→ Text segment:

Numbers show brighter future for UI

Associated Press The Spokesman-Review

MOSCOW – There are signs of renewal on the University of Idaho campus after years of financial and image problems.

Enrollment and research grants – key indicators of a university’s health – appear to be leveling off or increasing after several years’ decline. Faculty numbers, cut in the early part of the decade as the university reduced spending, are beginning to rebound.

The University of Idaho Foundation has restructured itself after problems that grew out of the university’s attempt to expand its Boise campus, the Idaho Statesman reports in its Sunday edition.

The university still wrestles with problems, but feelings of pessimism are being replaced by hope.

Enrollment, which fell 10 percent in five years, has yet to show a healthy rebound. That makes it harder to recruit students and faculty and makes it tougher for the school to get more money from the Legislature.

UI is in planning stages for an estimated $300 million capital campaign aimed in part at improving student financial assistance. The amount is nearly twice the size of a campaign recently announced by Boise State University.

Many credit President Tim White, who took over in fall 2004.

“I never lost confidence we could make a huge difference here,” White said. “But I was sobered by the magnitude of the job in front of us.”

→ Problems to work on:
[A] List every news organization named in the article on the University of Idaho's recovery.
[B] Resume the article on the University of Idaho's recovery after its final sentence.

→ Data provided:
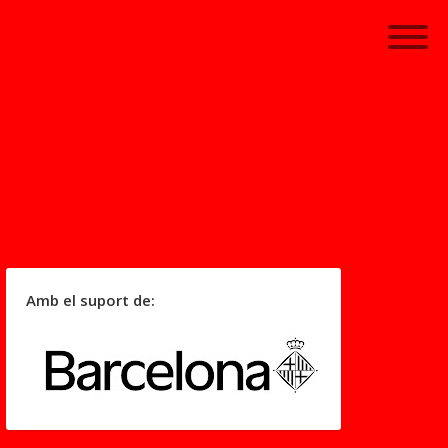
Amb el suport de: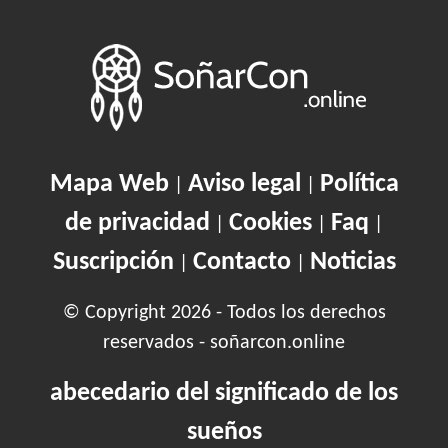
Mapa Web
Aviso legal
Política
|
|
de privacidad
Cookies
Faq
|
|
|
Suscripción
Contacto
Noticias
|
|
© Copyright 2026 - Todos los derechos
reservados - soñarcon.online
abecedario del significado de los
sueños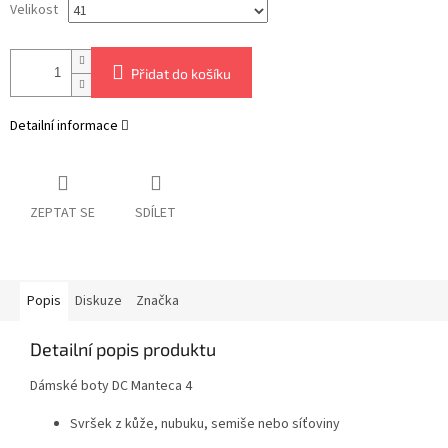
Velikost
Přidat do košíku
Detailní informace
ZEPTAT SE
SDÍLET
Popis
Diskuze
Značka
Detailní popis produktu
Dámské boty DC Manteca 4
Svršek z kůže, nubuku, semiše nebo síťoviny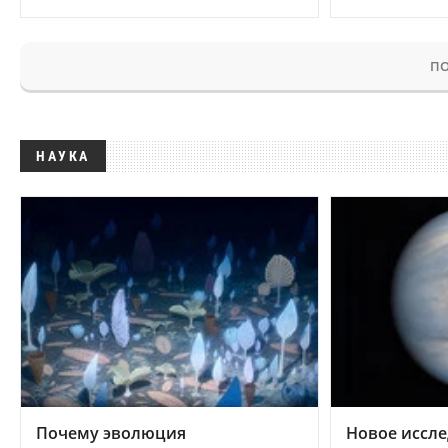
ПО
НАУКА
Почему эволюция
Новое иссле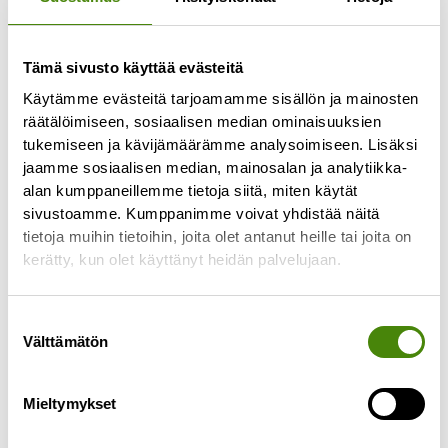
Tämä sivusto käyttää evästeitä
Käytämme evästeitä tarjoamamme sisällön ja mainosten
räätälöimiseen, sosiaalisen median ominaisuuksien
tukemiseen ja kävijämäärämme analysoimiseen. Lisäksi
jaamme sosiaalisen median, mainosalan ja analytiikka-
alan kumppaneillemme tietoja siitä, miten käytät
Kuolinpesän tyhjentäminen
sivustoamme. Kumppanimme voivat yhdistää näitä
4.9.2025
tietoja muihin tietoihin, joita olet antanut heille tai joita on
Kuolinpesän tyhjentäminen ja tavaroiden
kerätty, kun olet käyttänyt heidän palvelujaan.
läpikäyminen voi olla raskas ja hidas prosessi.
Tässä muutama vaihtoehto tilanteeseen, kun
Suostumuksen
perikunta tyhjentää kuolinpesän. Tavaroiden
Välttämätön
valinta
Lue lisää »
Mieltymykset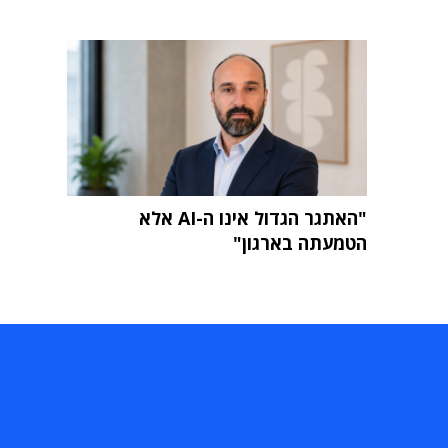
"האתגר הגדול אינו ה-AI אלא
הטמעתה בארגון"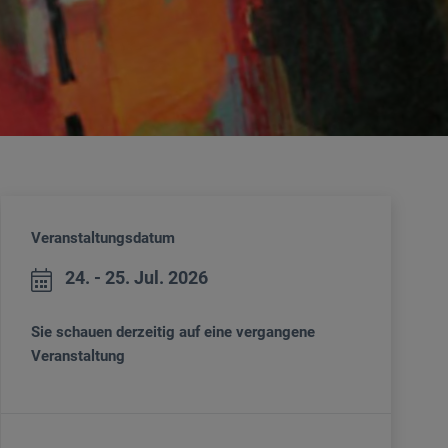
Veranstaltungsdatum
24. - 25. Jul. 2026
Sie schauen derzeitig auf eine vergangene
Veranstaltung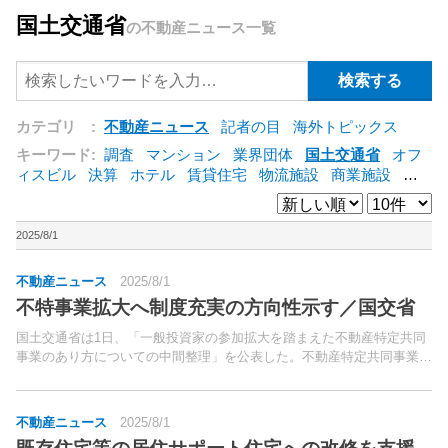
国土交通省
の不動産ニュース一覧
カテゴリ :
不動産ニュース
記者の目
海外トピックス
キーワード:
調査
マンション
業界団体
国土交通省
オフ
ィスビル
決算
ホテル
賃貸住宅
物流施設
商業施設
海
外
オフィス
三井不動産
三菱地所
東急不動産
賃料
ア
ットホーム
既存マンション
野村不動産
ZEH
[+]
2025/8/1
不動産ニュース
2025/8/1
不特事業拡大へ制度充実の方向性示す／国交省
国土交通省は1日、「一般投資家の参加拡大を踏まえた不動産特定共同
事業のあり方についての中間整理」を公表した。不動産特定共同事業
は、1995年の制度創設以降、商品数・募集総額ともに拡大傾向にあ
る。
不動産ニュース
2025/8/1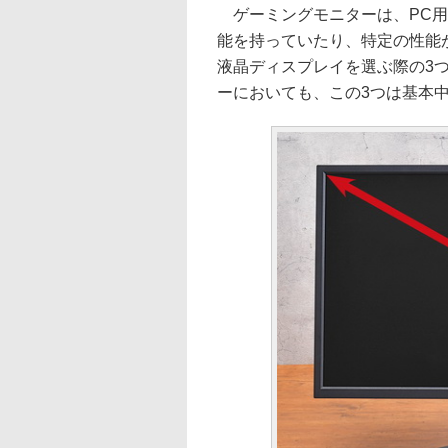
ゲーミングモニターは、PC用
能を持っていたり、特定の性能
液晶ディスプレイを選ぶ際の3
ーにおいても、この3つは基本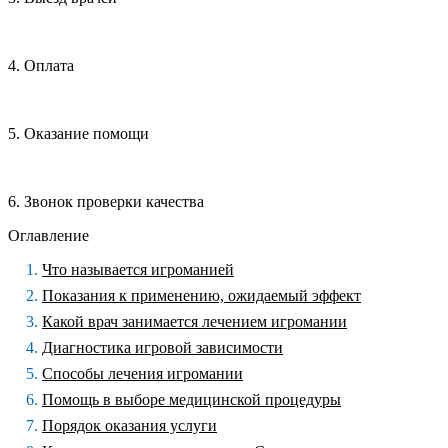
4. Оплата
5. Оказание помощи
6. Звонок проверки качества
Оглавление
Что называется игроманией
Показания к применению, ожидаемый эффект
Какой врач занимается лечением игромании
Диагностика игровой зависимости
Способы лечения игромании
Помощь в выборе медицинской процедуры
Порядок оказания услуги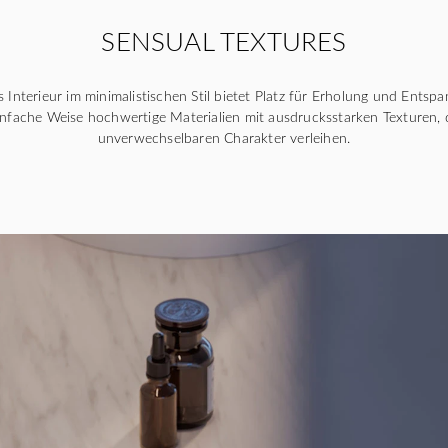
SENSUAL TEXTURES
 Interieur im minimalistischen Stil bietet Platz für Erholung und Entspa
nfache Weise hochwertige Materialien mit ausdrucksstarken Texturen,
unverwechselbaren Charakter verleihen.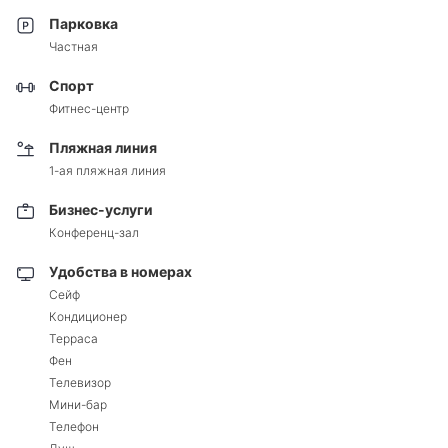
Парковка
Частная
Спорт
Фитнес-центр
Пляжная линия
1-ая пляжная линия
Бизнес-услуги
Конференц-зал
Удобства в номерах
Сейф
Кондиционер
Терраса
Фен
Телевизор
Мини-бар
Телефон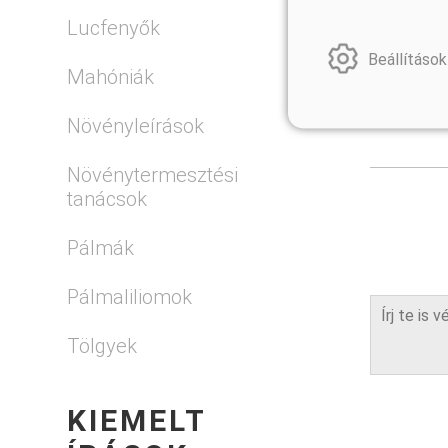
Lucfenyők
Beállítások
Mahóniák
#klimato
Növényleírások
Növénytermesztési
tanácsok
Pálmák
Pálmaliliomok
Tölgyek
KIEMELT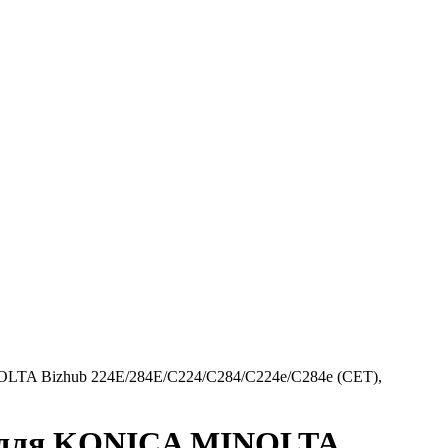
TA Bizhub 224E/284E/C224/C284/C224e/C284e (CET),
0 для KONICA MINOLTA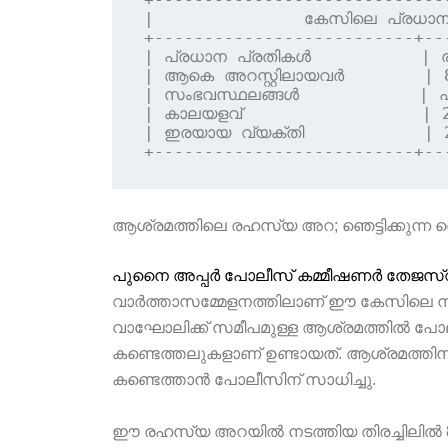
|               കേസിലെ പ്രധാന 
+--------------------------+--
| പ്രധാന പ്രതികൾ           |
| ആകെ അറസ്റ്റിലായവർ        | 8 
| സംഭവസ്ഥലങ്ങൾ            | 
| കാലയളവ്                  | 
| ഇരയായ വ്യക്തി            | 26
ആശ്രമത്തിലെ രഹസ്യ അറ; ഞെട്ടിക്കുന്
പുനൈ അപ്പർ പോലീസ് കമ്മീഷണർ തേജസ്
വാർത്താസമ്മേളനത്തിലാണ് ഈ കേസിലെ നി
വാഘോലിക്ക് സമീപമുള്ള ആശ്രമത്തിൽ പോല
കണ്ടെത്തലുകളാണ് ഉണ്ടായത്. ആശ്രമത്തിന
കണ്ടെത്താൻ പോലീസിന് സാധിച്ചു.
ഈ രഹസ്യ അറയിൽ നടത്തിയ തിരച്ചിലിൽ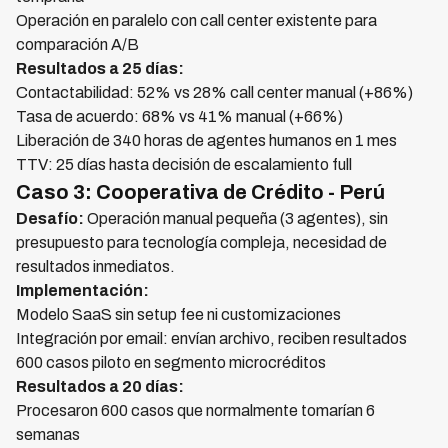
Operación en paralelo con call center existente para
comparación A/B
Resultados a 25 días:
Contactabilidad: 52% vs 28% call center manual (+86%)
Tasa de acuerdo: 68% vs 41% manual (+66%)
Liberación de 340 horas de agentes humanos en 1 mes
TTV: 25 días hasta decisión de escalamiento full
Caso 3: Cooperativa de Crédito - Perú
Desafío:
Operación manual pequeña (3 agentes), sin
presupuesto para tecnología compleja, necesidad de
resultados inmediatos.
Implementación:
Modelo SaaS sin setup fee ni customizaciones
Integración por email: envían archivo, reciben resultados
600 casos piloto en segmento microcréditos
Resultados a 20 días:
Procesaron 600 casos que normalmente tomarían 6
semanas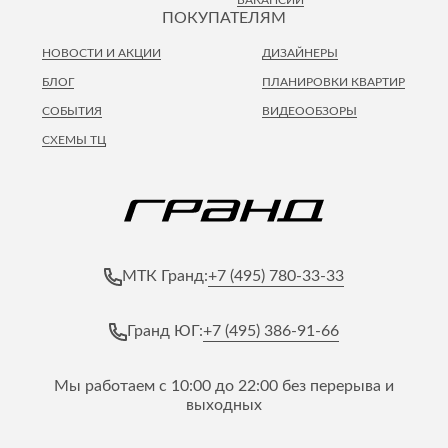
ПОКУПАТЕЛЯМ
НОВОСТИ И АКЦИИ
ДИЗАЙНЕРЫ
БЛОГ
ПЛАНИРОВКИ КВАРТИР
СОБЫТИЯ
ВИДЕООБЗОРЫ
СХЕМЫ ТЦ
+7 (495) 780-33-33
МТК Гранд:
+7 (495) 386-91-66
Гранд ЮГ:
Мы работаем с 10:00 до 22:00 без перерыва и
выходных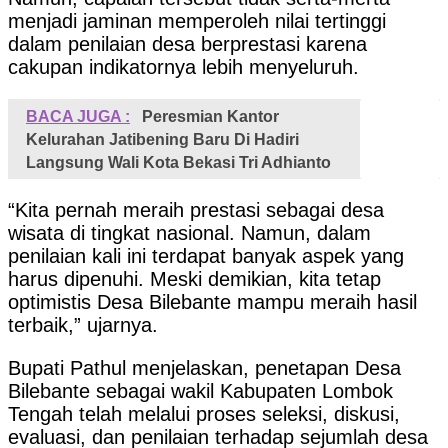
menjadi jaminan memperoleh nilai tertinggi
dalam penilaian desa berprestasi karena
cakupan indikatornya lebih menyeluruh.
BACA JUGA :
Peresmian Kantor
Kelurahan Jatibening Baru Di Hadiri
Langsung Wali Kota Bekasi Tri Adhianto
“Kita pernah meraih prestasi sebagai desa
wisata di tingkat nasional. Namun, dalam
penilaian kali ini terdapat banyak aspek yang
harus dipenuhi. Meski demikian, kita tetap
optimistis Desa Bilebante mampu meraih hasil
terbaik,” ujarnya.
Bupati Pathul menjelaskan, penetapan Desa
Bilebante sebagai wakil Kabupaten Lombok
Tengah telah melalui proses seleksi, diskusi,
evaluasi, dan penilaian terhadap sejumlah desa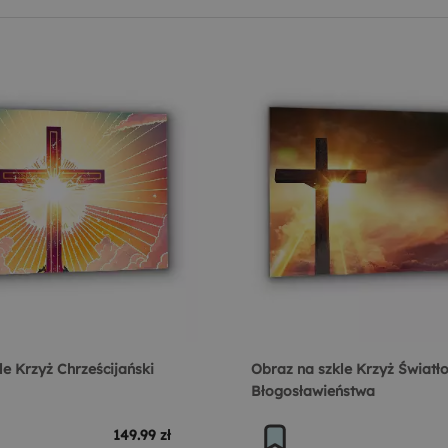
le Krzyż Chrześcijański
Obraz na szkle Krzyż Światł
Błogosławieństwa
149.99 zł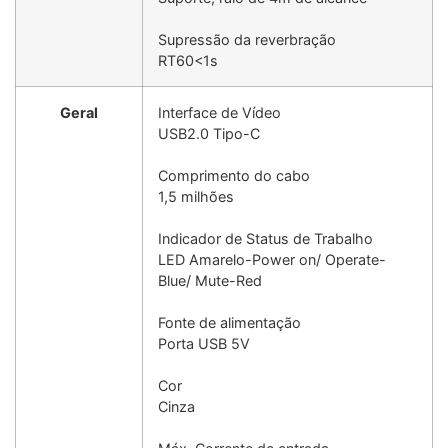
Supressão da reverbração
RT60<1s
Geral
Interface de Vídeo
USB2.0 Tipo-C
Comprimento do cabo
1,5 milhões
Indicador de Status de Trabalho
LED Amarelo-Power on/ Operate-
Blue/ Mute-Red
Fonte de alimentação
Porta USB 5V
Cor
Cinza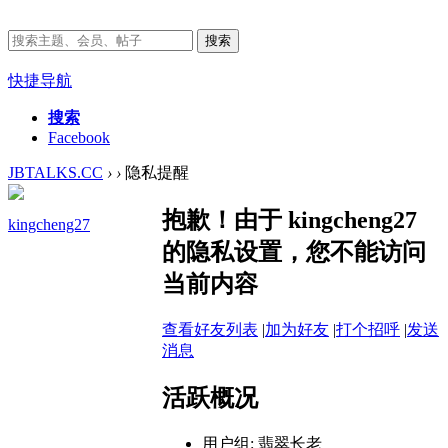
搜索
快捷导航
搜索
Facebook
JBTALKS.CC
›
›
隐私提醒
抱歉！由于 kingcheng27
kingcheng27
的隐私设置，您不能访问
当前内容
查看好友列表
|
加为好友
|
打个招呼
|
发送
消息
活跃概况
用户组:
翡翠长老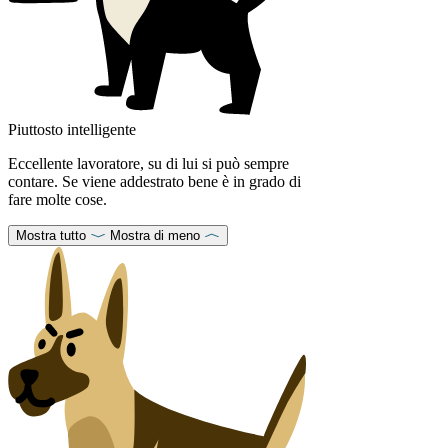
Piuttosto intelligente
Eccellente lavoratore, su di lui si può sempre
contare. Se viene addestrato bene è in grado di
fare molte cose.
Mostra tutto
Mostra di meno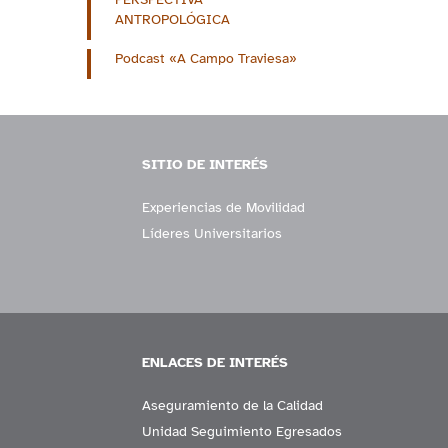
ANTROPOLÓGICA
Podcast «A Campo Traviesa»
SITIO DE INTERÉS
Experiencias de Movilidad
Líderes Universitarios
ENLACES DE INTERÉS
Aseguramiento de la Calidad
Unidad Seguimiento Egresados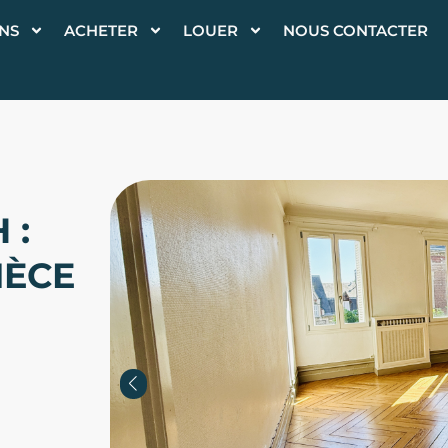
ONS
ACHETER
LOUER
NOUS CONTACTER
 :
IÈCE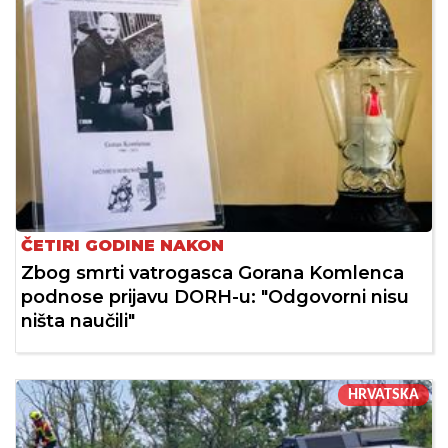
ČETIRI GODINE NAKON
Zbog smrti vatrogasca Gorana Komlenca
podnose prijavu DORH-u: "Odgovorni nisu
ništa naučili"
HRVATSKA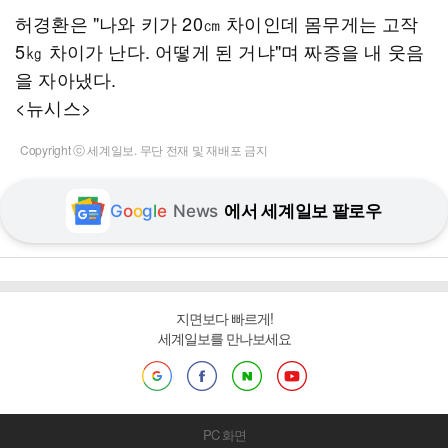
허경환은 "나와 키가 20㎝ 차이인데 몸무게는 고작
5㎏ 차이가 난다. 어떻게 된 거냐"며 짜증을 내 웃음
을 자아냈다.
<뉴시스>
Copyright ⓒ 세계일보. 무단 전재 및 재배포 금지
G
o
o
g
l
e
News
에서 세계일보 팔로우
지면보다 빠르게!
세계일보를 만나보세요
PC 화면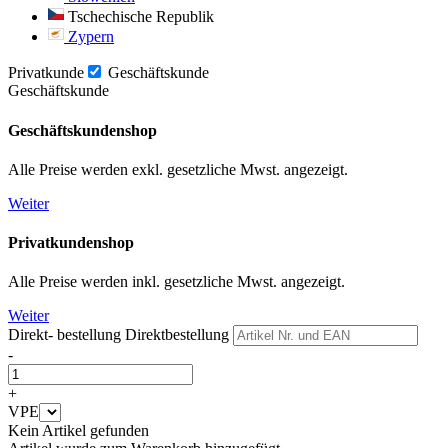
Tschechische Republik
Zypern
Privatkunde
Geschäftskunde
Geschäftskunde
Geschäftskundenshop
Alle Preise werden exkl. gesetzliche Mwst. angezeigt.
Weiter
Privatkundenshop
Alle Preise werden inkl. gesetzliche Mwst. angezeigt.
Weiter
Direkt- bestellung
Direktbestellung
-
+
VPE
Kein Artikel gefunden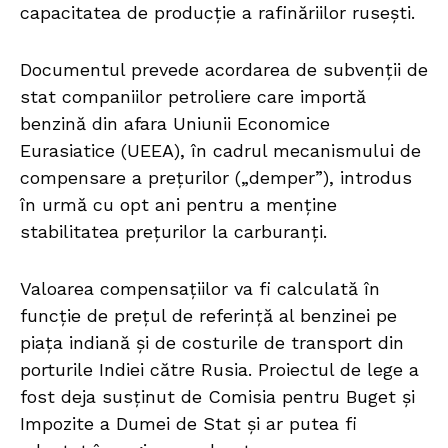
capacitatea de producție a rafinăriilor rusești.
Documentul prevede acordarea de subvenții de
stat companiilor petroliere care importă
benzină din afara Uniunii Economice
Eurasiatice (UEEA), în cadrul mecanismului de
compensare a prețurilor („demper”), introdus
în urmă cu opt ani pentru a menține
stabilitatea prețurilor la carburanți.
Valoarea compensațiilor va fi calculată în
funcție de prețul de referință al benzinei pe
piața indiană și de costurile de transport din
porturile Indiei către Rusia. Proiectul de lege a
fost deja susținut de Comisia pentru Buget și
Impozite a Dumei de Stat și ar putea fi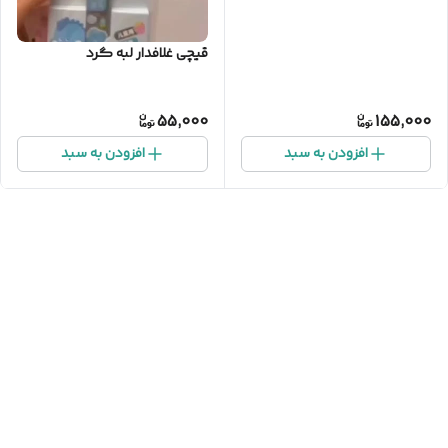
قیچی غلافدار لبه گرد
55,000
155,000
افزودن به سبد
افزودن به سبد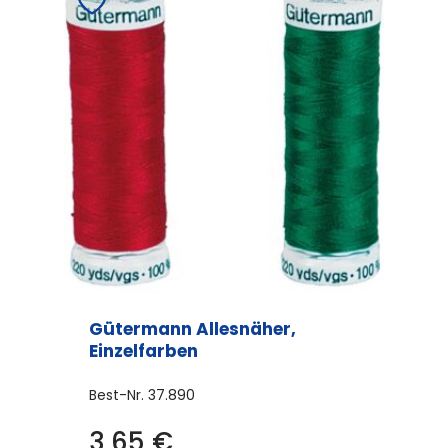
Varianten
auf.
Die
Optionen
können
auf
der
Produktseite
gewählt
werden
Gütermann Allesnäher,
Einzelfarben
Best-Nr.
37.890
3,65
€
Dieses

→ Task responses:
[A]
Associated Press
The Spokesman-Review
Idaho Statesman

[B]
White said he took over a university that had splintered into camps where colleges and departments were protecting their own turf and hoarding resources.

In a move to bring them together, White set aside $5.5 million for projects to bring several colleges together on a single course of study. Five of 43 proposals presented by faculty were selected.

In the last four years, the university has cut a $20 million deficit to $14 million and has a plan to pay it off; has reduced staff after higher education budget cutbacks; and was bruised by the failure of University Place, a proposal for a three-building satellite campus in Boise that fell apart in 2003 over questions of financial management. The project led to the resignation of a popular college president and to state and federal criminal investigations and multiple civil lawsuits.